2. The expression levels of CXCR4, TNF-alpha, IL-6 and IL-1 beta in the MSCs prepared by the invention;

Inoculation of 5 x 10 in six well plates⁵when the confluence degree reaches 50-60%, replacing a fresh culture medium, adding human FSTL1 recombinant protein (the final concentration is 100ng/ml), culturing for 24 hours, collecting cells, and detecting CXCR4 expression; the results show that the expression of the MSCs CXCR4 prepared by the invention is increased; the real-time quantitative PCR was used to detect the transcription level of immune-related factors of the new preparation method, and the results showed that the proinflammatory factors (TNF-alpha, IL-1 beta, IL-6) were significantly reduced (FIG. 8).

3. FSTL1 influences the secretion of MSCs inflammation-related factors to inhibit M1 type macrophage polarization

Human umbilical cord-derived MSCs were cultured in 6-well (transwell) or six-well plates and MSCs were treated with FSTL1 recombinant protein (100ng/ml) for 24 h; (ii) isolating bone marrow-derived macrophages and identifying a F4/80(+) CD11b (+) double positive rate of greater than 95%; separately inducing macrophages of M1 type (LPS + IFN gamma), co-culturing MSCs, MSCs + FSTL1(100ng/ml) and MSCs (MSC (F)) of the invention with induced macrophages of M1 type, and analyzing the positive proportion of CD86(+) in each group by flow cytometry after 24 h. The results show that: the proportion of CD86(+) cells of the MSCs prepared by the invention is obviously reduced, which indicates that the MSCs prepared by the invention can inhibit the polarization of M1 type macrophages (figure 9).

Claims (7)

1. A preparation method of an improved mesenchymal stem cell is characterized by comprising the following steps: and (3) culturing the mesenchymal stem cells by using a culture medium added with the FSP-1.

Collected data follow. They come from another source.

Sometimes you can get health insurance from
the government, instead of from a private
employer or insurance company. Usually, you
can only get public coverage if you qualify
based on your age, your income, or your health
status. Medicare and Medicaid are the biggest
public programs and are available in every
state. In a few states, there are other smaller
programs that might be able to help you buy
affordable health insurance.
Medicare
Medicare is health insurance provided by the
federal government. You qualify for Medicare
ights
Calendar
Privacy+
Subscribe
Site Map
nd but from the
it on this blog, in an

2. The method for preparing improved mesenchymal stem cells according to claim 1, characterized in that the mesenchymal stem cells are cultured by a culture medium added with FSN 1, and the obtained mesenchymal stem cells highly express CXCR 4.

3. The method of preparing improved mesenchymal stem cells according to claim 1, wherein the mesenchymal stem cells are derived from: rat, mouse, guinea pig, rabbit, cat, dog, cow, sheep, pig, horse, monkey or human.

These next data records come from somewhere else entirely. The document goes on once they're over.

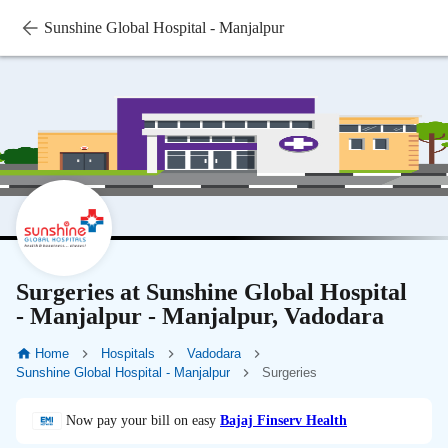
Sunshine Global Hospital - Manjalpur
Surgeries at Sunshine Global Hospital
- Manjalpur - Manjalpur, Vadodara
Home
Hospitals
Vadodara
Sunshine Global Hospital - Manjalpur
Surgeries
Now pay your bill on easy
Bajaj Finserv Health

4. the method for preparing improved mesenchymal stem cells according to claim 3, wherein the mesenchymal stem cells are derived from umbilical cord, bone marrow, adipose tissue, synovial tissue, lung tissue, umbilical cord blood or peripheral blood.

5. The method for preparing improved mesenchymal stem cells according to claim 1, wherein the FSP-like protein 1 is derived from: a mouse, rat, guinea pig, rabbit, cat, dog, cow, sheep, pig, horse, monkey or human.

6. Use of mesenchymal stem cells prepared according to claim 1, 2, 3 or 5 for the preparation of a medicament for the treatment of inflammation.

7. Use of the mesenchymal stem cells prepared according to claim 1, 2, 3 or 5 for the preparation of a medicament for the treatment of liver fibrosis.